I'm looking for an HONEST and Reputable Mazatlan Real Estate Attorney (Notario Publico) for a real estate matter in Mazatlan.

Any light you can share would be greatly appreciated.

Thank you!


----------



## chapaladon (May 18, 2012)

piinc, It doesn,t look like there have been any response to your post! 

Perhaps if you were to provide a little more detail, someone might be able to help you.

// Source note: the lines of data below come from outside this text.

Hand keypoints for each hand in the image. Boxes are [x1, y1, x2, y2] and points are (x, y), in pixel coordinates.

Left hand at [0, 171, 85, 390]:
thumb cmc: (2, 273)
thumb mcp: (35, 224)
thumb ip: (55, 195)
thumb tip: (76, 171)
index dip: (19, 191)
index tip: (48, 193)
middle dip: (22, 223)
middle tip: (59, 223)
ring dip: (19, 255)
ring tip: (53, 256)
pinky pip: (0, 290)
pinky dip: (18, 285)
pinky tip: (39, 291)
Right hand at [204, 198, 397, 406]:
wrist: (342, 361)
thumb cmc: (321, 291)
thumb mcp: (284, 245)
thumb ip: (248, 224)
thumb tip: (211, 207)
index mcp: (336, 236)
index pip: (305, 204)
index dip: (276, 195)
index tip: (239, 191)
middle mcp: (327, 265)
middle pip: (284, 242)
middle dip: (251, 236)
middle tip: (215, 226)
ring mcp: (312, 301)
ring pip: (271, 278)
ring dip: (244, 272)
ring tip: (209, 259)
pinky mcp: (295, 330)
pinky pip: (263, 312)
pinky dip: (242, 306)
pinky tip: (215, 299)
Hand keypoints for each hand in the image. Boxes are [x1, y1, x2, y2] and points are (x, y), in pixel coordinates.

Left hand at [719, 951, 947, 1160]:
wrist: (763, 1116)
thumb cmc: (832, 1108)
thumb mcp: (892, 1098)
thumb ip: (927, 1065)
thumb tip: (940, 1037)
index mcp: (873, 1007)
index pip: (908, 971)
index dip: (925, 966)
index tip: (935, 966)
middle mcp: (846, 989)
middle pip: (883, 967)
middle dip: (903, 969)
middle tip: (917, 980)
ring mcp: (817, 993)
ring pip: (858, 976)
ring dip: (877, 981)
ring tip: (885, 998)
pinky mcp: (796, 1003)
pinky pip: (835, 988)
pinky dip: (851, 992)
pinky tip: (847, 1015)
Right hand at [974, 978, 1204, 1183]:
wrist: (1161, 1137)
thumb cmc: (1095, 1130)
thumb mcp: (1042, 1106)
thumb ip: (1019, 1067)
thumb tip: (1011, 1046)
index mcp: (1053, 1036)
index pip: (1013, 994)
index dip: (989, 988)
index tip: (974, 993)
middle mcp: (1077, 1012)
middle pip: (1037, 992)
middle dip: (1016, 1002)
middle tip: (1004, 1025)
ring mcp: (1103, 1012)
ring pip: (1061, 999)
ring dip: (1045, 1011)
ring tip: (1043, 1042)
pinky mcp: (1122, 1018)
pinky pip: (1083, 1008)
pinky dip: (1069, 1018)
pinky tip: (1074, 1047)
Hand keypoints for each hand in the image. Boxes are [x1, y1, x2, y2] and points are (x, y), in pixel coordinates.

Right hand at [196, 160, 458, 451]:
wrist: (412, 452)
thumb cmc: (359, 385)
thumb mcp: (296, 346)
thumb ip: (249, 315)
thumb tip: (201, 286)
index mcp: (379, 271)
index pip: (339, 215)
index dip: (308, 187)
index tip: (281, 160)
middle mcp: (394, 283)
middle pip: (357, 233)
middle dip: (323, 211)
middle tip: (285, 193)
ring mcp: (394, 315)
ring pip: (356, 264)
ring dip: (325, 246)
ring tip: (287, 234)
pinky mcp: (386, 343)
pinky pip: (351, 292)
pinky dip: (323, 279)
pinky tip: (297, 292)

Do you need assistance in buying, selling, litigation? Are you Mexican ? Is the real estate located near the ocean? Where are you located? You may not need an Notario, it depends a lot on your particular situation!


----------



## sparks (Jun 17, 2007)

I think he is long gone ..... but I would suggest the Yahoo Group "MazInfo"


----------



## chapaladon (May 18, 2012)

Sparks! piinc will be looking for along time. LOL . If it is a probate matter here in Mexico, it could take anywhere from 3 - 7 years if it is fairly contested, and I have heard of some cases that take up to 15 years. Some have gone through a quick process taking less than a year, and then spending another 5-7 years to straighten out the quickie. Quickies here in Mexico can get you in a lot of trouble LOL! Anywhere for that matter,LOL
I have a friend whose family has been intestate (Probate Court) for over 10 years. 

There is a lot of property, and a couple of retail stores. 7 Family members, different government agency's and about 14 different lawyers. What a mess. What a shame! 
Hope we do hear from piinc, it could be a interesting read for the forum members. Have a good day!


----------